EXCERPTED DATA:
[Start of Attachment]

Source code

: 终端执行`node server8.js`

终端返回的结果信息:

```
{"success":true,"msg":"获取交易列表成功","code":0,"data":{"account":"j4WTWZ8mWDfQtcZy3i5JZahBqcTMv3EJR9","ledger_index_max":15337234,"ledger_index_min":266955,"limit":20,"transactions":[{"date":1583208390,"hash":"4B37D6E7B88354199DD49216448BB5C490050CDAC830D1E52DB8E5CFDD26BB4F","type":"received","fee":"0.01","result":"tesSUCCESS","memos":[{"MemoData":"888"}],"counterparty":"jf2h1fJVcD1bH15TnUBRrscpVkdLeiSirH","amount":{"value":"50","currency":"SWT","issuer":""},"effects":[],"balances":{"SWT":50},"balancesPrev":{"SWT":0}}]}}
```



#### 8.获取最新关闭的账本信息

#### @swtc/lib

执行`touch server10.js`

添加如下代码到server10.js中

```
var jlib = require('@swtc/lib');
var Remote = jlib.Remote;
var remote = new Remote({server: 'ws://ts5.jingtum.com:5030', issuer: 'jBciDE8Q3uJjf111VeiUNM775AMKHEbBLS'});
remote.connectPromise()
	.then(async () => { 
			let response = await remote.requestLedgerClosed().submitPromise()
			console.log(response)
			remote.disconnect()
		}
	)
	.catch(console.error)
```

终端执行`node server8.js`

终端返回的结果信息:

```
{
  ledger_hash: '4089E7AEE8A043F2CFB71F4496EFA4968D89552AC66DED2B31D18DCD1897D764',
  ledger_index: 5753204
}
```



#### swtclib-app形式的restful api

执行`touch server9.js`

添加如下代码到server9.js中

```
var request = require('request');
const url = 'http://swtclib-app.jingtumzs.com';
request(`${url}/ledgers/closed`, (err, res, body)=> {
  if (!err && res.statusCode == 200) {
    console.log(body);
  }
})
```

[End of Attachment]

TASK GOAL: Show a copy of each line from the records above in which the string "swtclib" occurs.

RESPONSE BELOW:
#### swtclib-app形式的restful api
const url = 'http://swtclib-app.jingtumzs.com';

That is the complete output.